Why Many GMAT Students Don’t Improve Despite Hours of Practice
One of the most common reasons students fail to achieve their GMAT goals is not a lack of effort, but the way they practice. Effective preparation is not just about the number of hours spent or the number of questions attempted. It is about the quality and structure of that practice.
For example, doing just a handful of questions in each topic area is rarely enough to build lasting skill. To truly master a topic, you often need to work through dozens, sometimes even hundreds, of carefully chosen questions. At the same time, volume alone will not guarantee results. You could answer hundreds of questions and see little improvement if your approach to practice is not designed to build accuracy and understanding. Simply timing yourself, checking the answer key, and moving on will not deliver the growth you need.
A more effective approach is to be systematic. Focus on one topic at a time. Start with easy questions, untimed. Work through as many as needed until you are consistently answering them correctly at a rate of 90 to 100 percent. Then, progress to medium-level questions, again untimed, until you achieve an accuracy rate of at least 80 percent. Only then should you take on harder questions. In Quant, aim for around 60 percent accuracy on difficult questions. In Verbal, target 70 percent or better.

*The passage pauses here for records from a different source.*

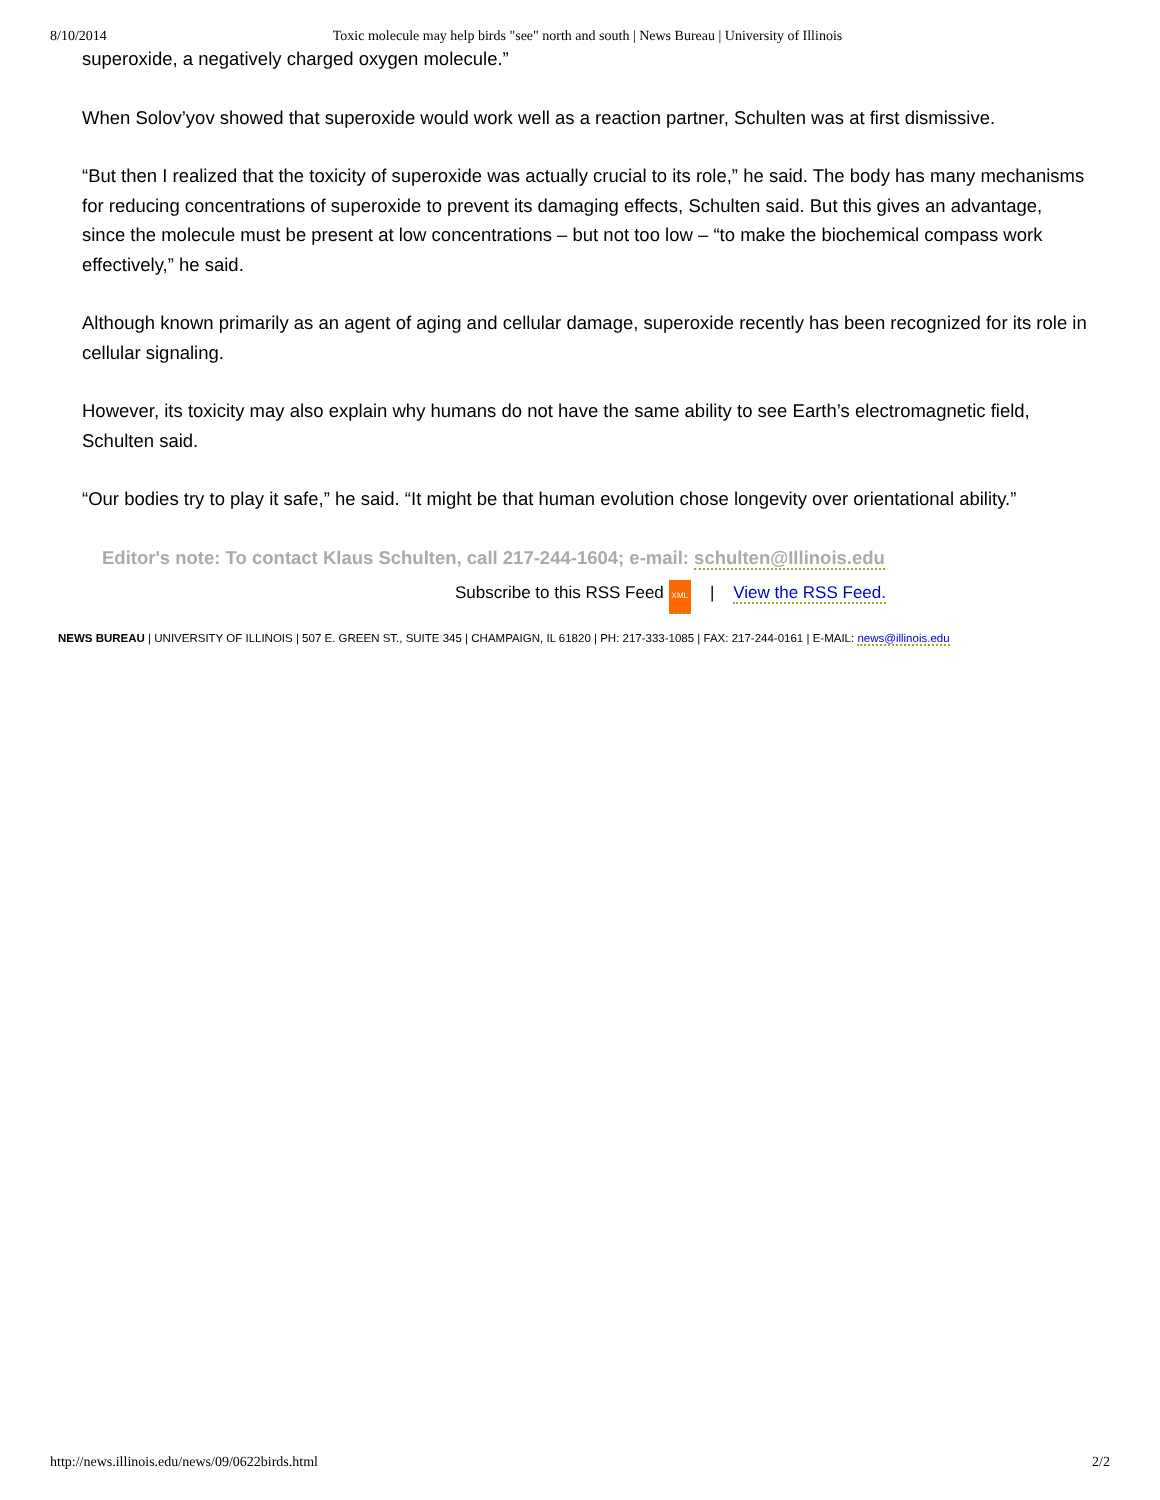8/10/2014 Toxic molecule may help birds "see" north and south | News Bureau | University of Illinois
superoxide, a negatively charged oxygen molecule.”
When Solov’yov showed that superoxide would work well as a reaction partner, Schulten was at first dismissive.
“But then I realized that the toxicity of superoxide was actually crucial to its role,” he said. The body has many mechanisms for reducing concentrations of superoxide to prevent its damaging effects, Schulten said. But this gives an advantage, since the molecule must be present at low concentrations – but not too low – “to make the biochemical compass work effectively,” he said.
Although known primarily as an agent of aging and cellular damage, superoxide recently has been recognized for its role in cellular signaling.
However, its toxicity may also explain why humans do not have the same ability to see Earth’s electromagnetic field, Schulten said.
“Our bodies try to play it safe,” he said. “It might be that human evolution chose longevity over orientational ability.”
Editor's note: To contact Klaus Schulten, call 217-244-1604; e-mail: schulten@Illinois.edu
Subscribe to this RSS Feed XML | View the RSS Feed.
NEWS BUREAU | UNIVERSITY OF ILLINOIS | 507 E. GREEN ST., SUITE 345 | CHAMPAIGN, IL 61820 | PH: 217-333-1085 | FAX: 217-244-0161 | E-MAIL: news@illinois.edu
http://news.illinois.edu/news/09/0622birds.html 2/2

Once you have reached these benchmarks, begin adding time pressure. You can do this gradually by shortening your time per question in small steps or by practicing at an average pace of about two minutes per question. The goal is to transfer your accuracy from an untimed setting into a timed one, which reflects the reality of test day.
Perhaps the most important part of this process is how you handle mistakes. Every time you miss a question, do not simply read the explanation and move on. Take the time to identify exactly why you missed it. Was it a conceptual misunderstanding, a careless error, or a misinterpretation of the question? Then, address that weakness directly. This cycle of practice, analysis, and adjustment is what builds skill and prevents repeated mistakes.
Effective GMAT preparation is not just about working hard. It is about working deliberately. When you structure your practice in this way, you are far more likely to see measurable progress and, ultimately, the results you want on test day.